4. Survivorship bias

Survivorship bias results when we consider only surviving (i.e., existing) observations and fail to consider all other potential observations. This may result from focusing in on only the successes of an evaluation but ignoring the failures or roadblocks that built the foundation for said success. That is, we may be prone to focus on people that start and finish a program, but neglect information from those that did not start or complete a program. Results would therefore reflect the thoughts and opinions of those completing a program, and potentially miss critical information on why people did not complete a program.

Key points:

Reliance on existing data, “the survivors”, at the expense of other data (e.g., historical data, attrition data, etc.)
Generally, overemphasizes positive outcomes over negative or null outcomes

Example: You could administer a survey to participants of a physical fitness and healthy eating program to gauge their engagement and satisfaction with the program. You may find that these participants are engaged and satisfied with the program, but the data fails to capture the participants that started and did not complete the program. There may be underlying reasons as to why they did not complete the program, which could provide insight into how to improve the program to reach more people in the future.

5. Recall bias

Our recollection of past experiences diminishes over time. This results in inaccuracies when recalling past experiences.
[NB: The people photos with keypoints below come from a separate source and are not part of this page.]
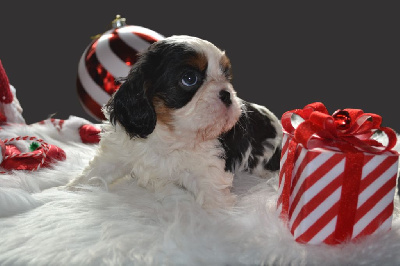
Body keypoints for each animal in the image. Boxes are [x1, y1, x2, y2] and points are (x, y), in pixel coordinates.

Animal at [67, 35, 282, 210]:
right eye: (189, 78)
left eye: (226, 77)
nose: (227, 94)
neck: (169, 133)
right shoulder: (120, 150)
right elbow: (97, 171)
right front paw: (68, 191)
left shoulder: (207, 170)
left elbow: (214, 200)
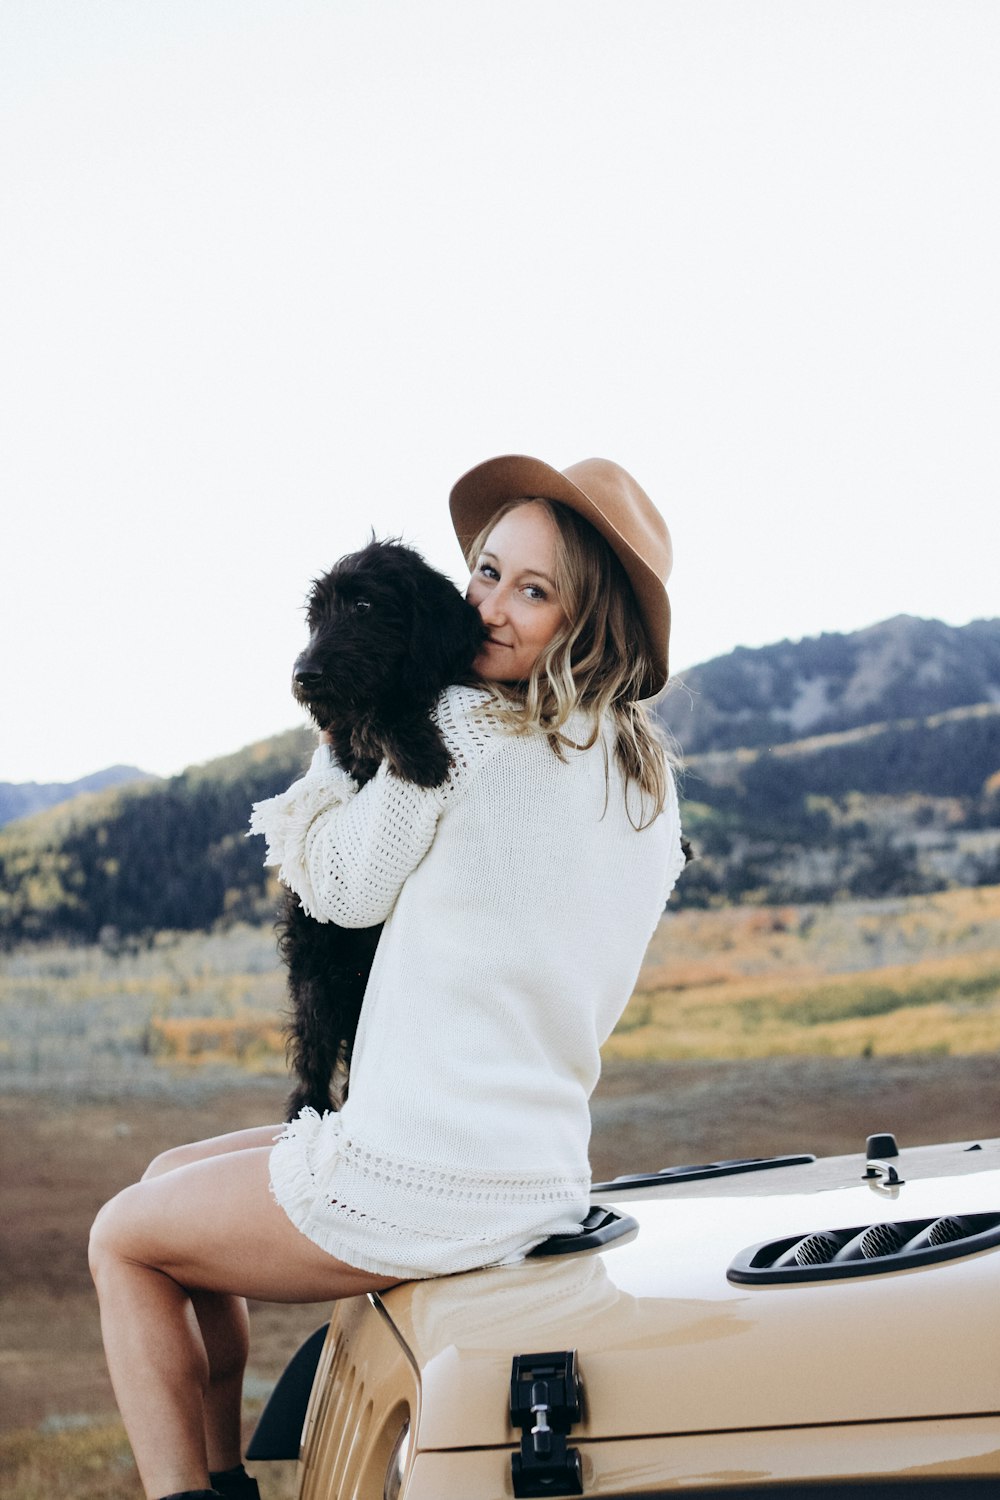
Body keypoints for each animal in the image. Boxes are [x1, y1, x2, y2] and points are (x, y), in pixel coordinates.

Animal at [280, 546, 485, 1122]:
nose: (302, 675)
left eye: (364, 605)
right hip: (317, 979)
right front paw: (420, 751)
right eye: (314, 618)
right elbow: (366, 717)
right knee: (313, 1066)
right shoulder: (347, 741)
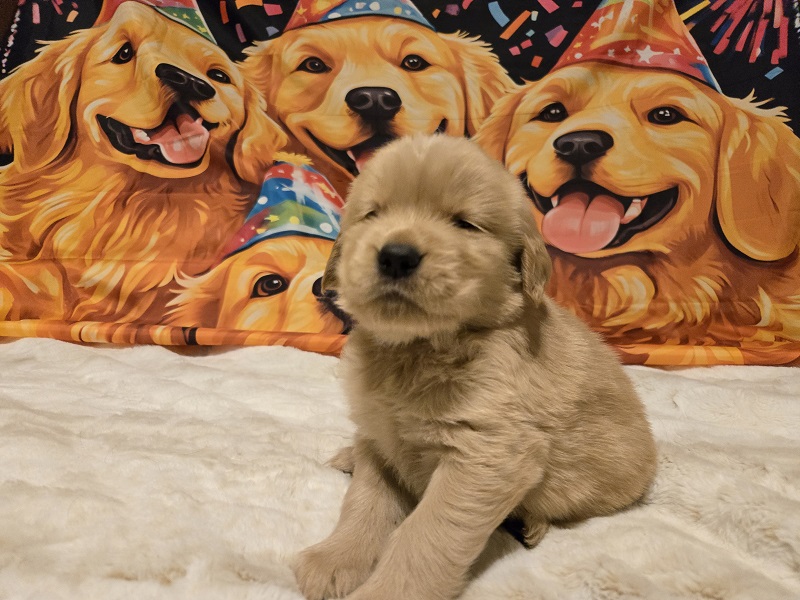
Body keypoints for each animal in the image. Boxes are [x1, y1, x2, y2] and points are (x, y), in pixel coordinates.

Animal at [294, 136, 656, 600]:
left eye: (465, 224)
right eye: (373, 214)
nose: (396, 256)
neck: (419, 348)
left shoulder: (486, 454)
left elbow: (426, 534)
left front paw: (388, 590)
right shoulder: (379, 436)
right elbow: (364, 503)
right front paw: (335, 559)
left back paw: (528, 521)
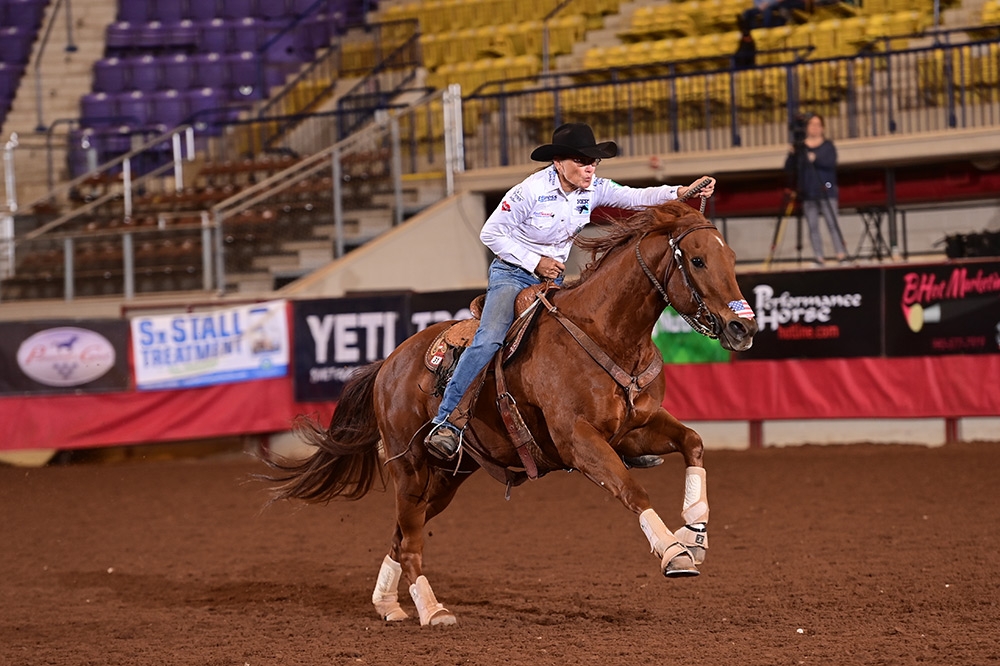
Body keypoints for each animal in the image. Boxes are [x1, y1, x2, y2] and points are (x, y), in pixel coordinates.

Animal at [270, 200, 752, 624]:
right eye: (697, 260)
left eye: (730, 257)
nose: (742, 327)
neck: (606, 333)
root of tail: (389, 363)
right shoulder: (578, 441)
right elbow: (632, 489)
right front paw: (674, 553)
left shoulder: (635, 430)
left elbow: (693, 442)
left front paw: (695, 535)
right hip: (409, 467)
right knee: (409, 541)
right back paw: (432, 611)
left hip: (448, 477)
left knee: (401, 533)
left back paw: (388, 604)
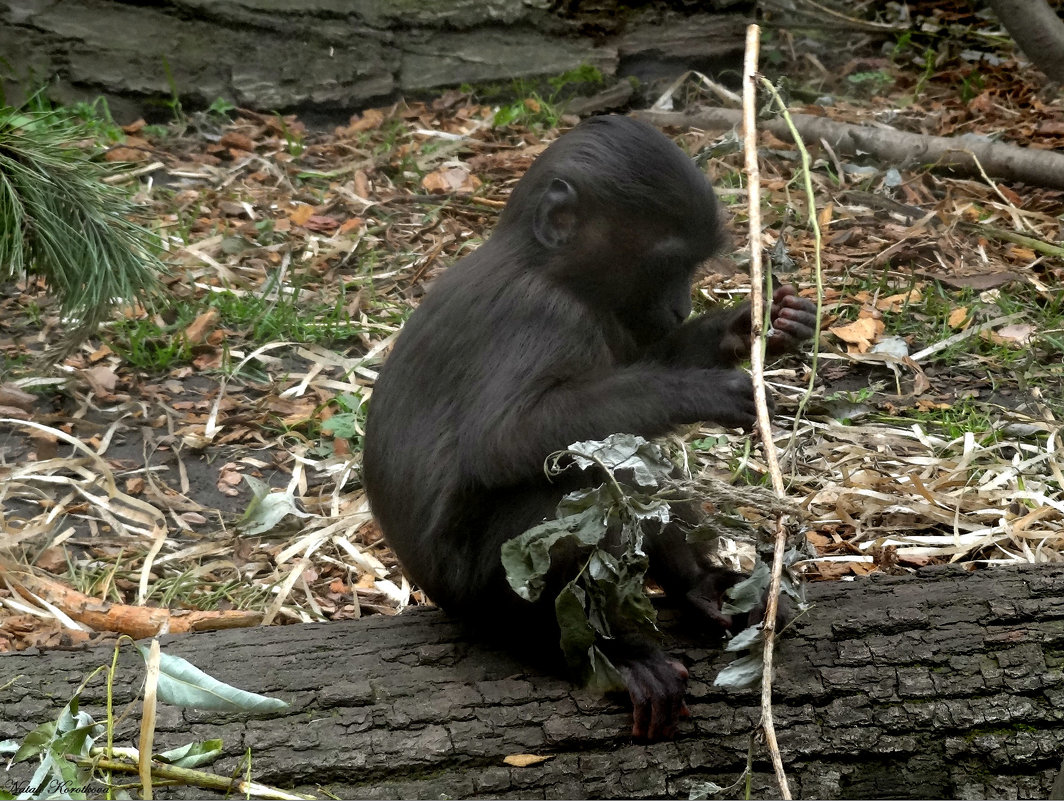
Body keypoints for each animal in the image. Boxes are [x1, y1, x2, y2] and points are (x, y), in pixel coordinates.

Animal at [361, 112, 817, 736]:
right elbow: (501, 440)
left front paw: (754, 324)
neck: (543, 265)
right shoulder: (544, 314)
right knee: (586, 477)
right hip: (479, 590)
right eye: (666, 266)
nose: (679, 307)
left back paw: (698, 587)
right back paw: (587, 649)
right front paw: (709, 390)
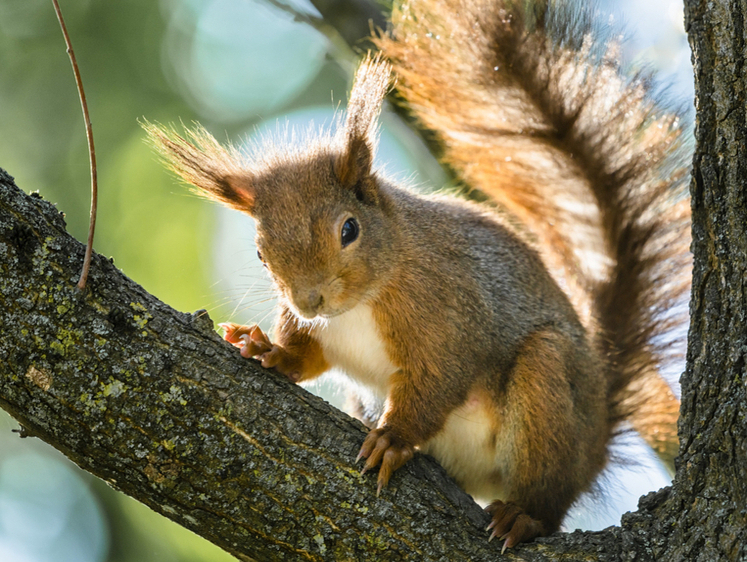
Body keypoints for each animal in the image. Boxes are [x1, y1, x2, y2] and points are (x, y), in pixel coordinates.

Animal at [143, 0, 692, 548]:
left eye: (349, 229)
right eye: (259, 253)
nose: (308, 301)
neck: (362, 302)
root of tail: (598, 436)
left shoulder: (445, 315)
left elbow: (437, 382)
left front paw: (393, 439)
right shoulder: (324, 332)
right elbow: (308, 355)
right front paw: (270, 350)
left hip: (549, 391)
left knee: (550, 494)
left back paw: (523, 516)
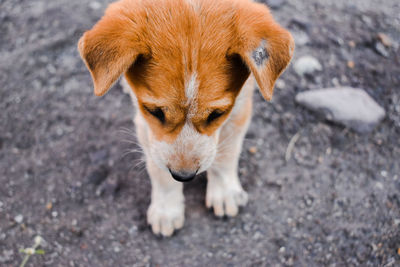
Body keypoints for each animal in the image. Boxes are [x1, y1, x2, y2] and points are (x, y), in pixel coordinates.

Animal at [78, 0, 294, 237]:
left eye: (217, 114)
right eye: (155, 112)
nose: (184, 176)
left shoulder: (239, 108)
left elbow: (226, 154)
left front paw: (224, 193)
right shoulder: (146, 126)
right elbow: (159, 171)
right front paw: (166, 211)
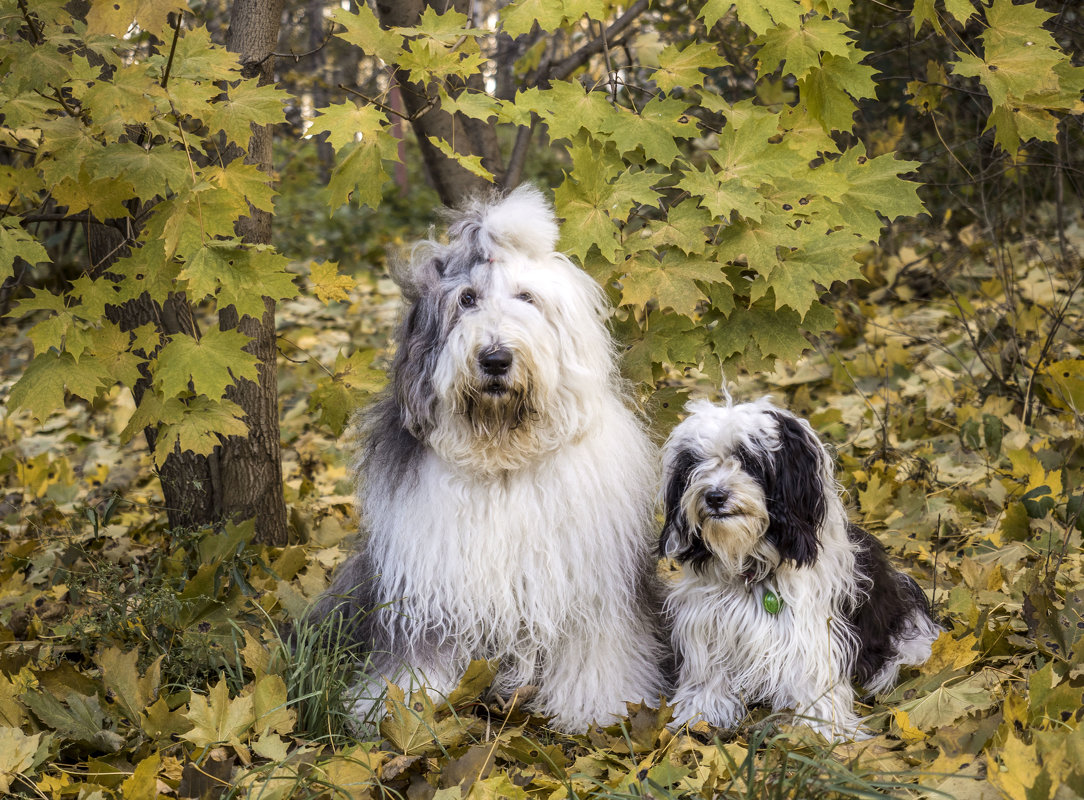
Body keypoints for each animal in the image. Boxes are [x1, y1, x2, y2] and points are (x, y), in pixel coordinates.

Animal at [310, 185, 663, 728]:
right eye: (467, 299)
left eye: (526, 298)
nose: (495, 358)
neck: (501, 461)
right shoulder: (429, 582)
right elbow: (420, 650)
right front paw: (403, 709)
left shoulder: (589, 585)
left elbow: (598, 648)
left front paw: (600, 707)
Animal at [659, 396, 940, 737]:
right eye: (695, 464)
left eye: (749, 460)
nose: (714, 496)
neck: (753, 565)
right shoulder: (709, 627)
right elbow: (708, 677)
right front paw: (699, 715)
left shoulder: (811, 633)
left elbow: (812, 681)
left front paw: (819, 732)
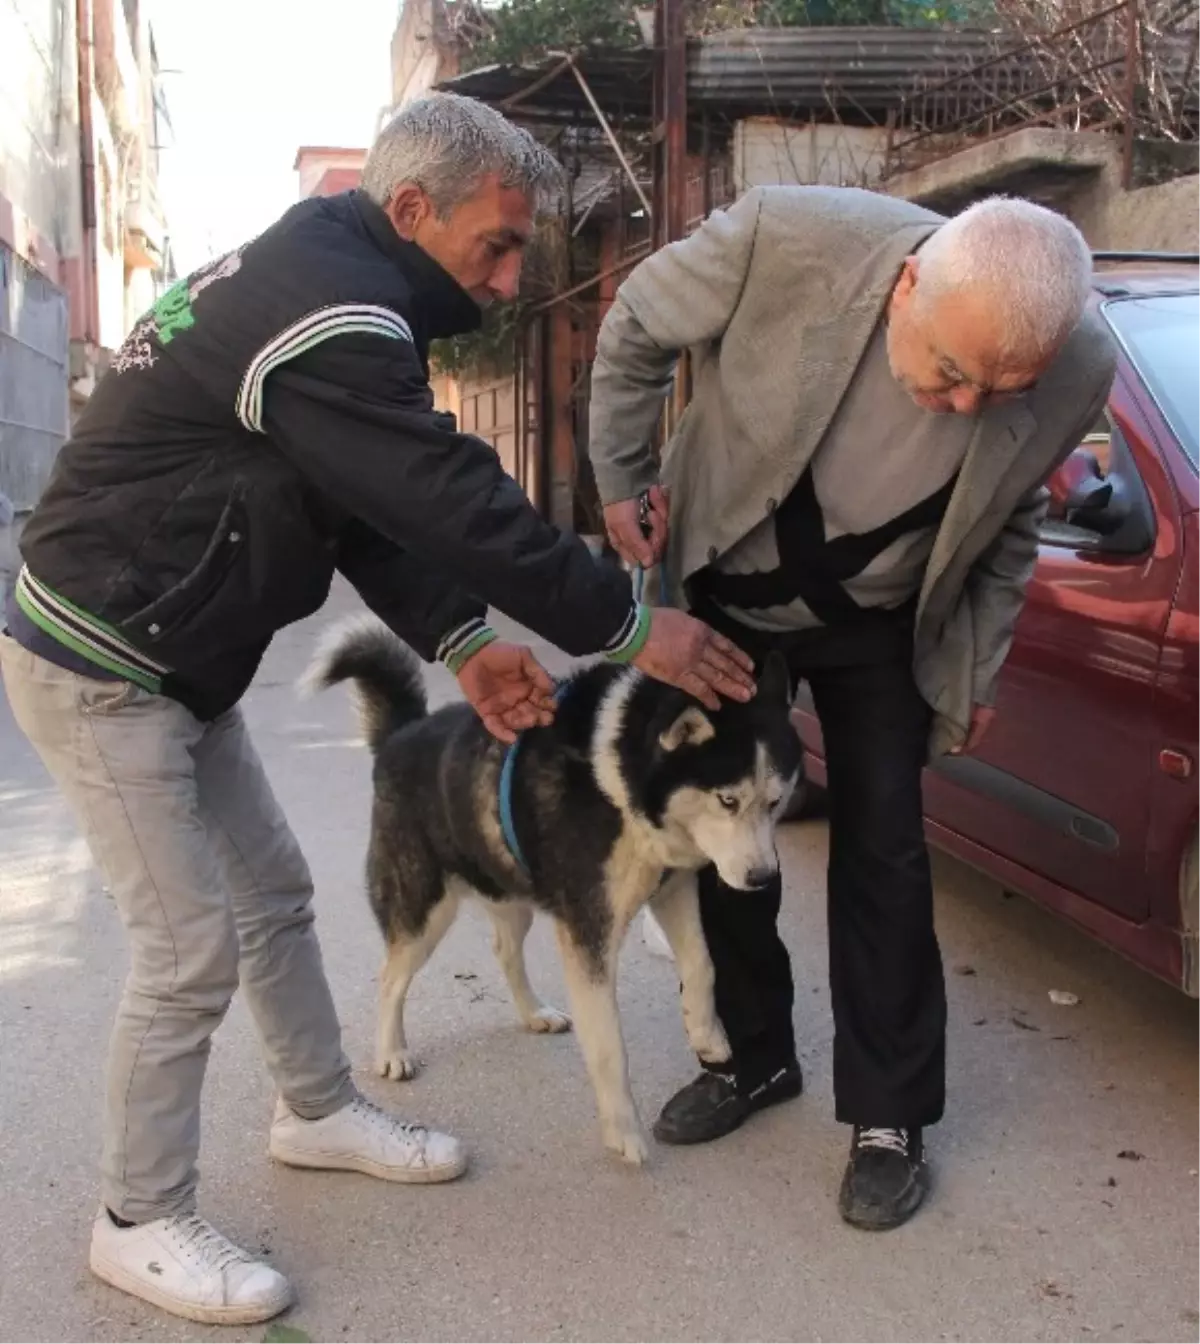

The longer the time between an experience and when an individual is asked about said experience, the more likely those recollections will be inaccurate, influenced by current events and experiences.

Key points:

Everyone forgets details of past experiences over time
Longer durations between experiences and recollection, the greater the likelihood to misremember specific details

Example: You wrap with a mental health initiative for seniors with mild depression and conduct follow-up interviews with the participants. Immediately after the program conclusion, participants provide more detailed accounts of their experiences. However, six-months down the road, you interview these same participants. They may have vague impressions of the program but are no longer able to provide concrete details of their experience of the program.

Avoiding sampling biases

Sampling biases will always be present during the data collection process and, oftentimes, multiple biases will be present. The goal is to eliminate which bias we can and reduce the rest. Here are a few steps to reduce bias in your next evaluation:

If in doubt, try to sample more people than you think you need. For minimum estimates, consider using a sample size calculator.
Use random sampling protocols. Random samples improve the likelihood of capturing a sample representative of your population of interest.
- You may also consider maximum variation sampling to avoid sampling the same homogenous groups and better capture underrepresented or marginalized groups.
Keep your surveys and interviews concise and accessible. People are more likely to participate if the barrier for participation is low.
Follow up with non-responders to increase the robustness of your data. If you are still having trouble getting responses, consider providing incentives for non-respondents.